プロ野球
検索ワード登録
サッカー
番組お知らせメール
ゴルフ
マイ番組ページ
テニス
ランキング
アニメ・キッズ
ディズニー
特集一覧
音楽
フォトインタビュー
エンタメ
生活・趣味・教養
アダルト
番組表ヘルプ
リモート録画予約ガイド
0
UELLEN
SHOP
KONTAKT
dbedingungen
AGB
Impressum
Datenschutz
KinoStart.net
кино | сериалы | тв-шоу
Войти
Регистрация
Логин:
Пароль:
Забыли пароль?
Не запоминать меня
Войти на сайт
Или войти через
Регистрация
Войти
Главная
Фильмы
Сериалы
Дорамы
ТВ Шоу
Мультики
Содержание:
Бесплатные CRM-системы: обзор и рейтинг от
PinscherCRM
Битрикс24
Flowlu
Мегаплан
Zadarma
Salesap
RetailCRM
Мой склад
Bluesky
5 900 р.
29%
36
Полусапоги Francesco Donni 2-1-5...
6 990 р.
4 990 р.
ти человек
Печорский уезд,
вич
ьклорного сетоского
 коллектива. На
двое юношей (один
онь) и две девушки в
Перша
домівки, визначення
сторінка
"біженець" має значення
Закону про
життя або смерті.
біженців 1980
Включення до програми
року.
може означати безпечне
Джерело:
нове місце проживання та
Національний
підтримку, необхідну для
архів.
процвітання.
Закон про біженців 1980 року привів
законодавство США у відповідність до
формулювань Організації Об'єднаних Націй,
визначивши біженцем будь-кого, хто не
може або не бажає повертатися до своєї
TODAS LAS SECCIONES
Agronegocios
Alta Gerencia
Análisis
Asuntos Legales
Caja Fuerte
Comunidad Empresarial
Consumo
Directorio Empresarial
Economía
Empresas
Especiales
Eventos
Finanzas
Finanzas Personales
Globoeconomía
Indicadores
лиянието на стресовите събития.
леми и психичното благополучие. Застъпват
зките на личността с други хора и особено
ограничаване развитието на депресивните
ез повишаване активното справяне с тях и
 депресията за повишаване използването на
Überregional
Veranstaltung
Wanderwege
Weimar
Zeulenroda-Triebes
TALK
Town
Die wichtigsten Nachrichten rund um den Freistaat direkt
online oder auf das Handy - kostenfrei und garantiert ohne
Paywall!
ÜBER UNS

# # # #

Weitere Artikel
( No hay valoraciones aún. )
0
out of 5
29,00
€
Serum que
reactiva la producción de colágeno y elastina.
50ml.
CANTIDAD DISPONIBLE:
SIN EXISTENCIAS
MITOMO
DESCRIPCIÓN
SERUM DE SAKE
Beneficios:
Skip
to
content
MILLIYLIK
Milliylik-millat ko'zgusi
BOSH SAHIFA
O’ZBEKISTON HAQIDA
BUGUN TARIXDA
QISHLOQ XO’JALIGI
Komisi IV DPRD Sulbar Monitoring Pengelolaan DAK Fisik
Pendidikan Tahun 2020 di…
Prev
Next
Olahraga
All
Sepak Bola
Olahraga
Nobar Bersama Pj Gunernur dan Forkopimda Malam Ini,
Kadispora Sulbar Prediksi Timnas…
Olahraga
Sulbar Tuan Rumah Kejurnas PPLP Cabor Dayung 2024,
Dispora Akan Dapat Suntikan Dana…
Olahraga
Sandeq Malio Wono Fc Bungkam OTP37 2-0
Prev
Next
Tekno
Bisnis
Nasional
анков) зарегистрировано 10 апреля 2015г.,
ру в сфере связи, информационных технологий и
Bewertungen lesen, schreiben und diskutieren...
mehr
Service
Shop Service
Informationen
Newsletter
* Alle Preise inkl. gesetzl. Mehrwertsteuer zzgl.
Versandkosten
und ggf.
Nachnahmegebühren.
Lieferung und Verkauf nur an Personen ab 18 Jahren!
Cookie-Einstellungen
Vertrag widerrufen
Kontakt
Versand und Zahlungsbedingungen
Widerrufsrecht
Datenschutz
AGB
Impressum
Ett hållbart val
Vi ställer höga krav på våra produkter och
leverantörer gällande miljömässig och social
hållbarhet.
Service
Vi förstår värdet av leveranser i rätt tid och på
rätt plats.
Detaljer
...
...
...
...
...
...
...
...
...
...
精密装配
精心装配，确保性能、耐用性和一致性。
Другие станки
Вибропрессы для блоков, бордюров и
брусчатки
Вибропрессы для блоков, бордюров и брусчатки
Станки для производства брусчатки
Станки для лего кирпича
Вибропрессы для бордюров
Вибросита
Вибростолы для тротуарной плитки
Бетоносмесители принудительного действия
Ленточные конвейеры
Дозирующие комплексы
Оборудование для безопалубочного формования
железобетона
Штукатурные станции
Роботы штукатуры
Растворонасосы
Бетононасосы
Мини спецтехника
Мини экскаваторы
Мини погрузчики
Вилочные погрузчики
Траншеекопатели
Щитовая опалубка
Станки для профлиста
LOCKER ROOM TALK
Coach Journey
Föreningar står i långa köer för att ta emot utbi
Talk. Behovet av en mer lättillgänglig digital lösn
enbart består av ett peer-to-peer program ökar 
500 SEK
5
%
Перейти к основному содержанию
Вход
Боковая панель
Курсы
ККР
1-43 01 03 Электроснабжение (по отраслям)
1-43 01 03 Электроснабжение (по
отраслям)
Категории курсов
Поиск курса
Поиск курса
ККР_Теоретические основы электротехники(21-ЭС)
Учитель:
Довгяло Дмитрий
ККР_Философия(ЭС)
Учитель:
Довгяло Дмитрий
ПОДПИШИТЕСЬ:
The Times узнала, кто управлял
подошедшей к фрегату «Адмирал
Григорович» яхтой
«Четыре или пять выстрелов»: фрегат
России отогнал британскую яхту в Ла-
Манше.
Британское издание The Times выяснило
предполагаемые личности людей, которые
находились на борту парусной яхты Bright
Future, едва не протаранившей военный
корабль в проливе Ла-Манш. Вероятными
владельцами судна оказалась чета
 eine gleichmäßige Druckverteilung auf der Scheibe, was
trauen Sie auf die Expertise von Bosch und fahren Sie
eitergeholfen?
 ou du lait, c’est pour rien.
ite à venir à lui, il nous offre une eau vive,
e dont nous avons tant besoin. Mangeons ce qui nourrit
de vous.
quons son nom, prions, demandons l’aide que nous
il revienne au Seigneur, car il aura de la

# # # #

#### Directions
Copy out the data from the line containing "Weitere Artikel" through the line containing "Дозирующие комплексы", including both of those lines, keeping every line unchanged.

#### Response box
Weitere Artikel
( No hay valoraciones aún. )
0
out of 5
29,00
€
Serum que
reactiva la producción de colágeno y elastina.
50ml.
CANTIDAD DISPONIBLE:
SIN EXISTENCIAS
MITOMO
DESCRIPCIÓN
SERUM DE SAKE
Beneficios:
Skip
to
content
MILLIYLIK
Milliylik-millat ko'zgusi
BOSH SAHIFA
O’ZBEKISTON HAQIDA
BUGUN TARIXDA
QISHLOQ XO’JALIGI
Komisi IV DPRD Sulbar Monitoring Pengelolaan DAK Fisik
Pendidikan Tahun 2020 di…
Prev
Next
Olahraga
All
Sepak Bola
Olahraga
Nobar Bersama Pj Gunernur dan Forkopimda Malam Ini,
Kadispora Sulbar Prediksi Timnas…
Olahraga
Sulbar Tuan Rumah Kejurnas PPLP Cabor Dayung 2024,
Dispora Akan Dapat Suntikan Dana…
Olahraga
Sandeq Malio Wono Fc Bungkam OTP37 2-0
Prev
Next
Tekno
Bisnis
Nasional
анков) зарегистрировано 10 апреля 2015г.,
ру в сфере связи, информационных технологий и
Bewertungen lesen, schreiben und diskutieren...
mehr
Service
Shop Service
Informationen
Newsletter
* Alle Preise inkl. gesetzl. Mehrwertsteuer zzgl.
Versandkosten
und ggf.
Nachnahmegebühren.
Lieferung und Verkauf nur an Personen ab 18 Jahren!
Cookie-Einstellungen
Vertrag widerrufen
Kontakt
Versand und Zahlungsbedingungen
Widerrufsrecht
Datenschutz
AGB
Impressum
Ett hållbart val
Vi ställer höga krav på våra produkter och
leverantörer gällande miljömässig och social
hållbarhet.
Service
Vi förstår värdet av leveranser i rätt tid och på
rätt plats.
Detaljer
...
...
...
...
...
...
...
...
...
...
精密装配
精心装配，确保性能、耐用性和一致性。
Другие станки
Вибропрессы для блоков, бордюров и
брусчатки
Вибропрессы для блоков, бордюров и брусчатки
Станки для производства брусчатки
Станки для лего кирпича
Вибропрессы для бордюров
Вибросита
Вибростолы для тротуарной плитки
Бетоносмесители принудительного действия
Ленточные конвейеры
Дозирующие комплексы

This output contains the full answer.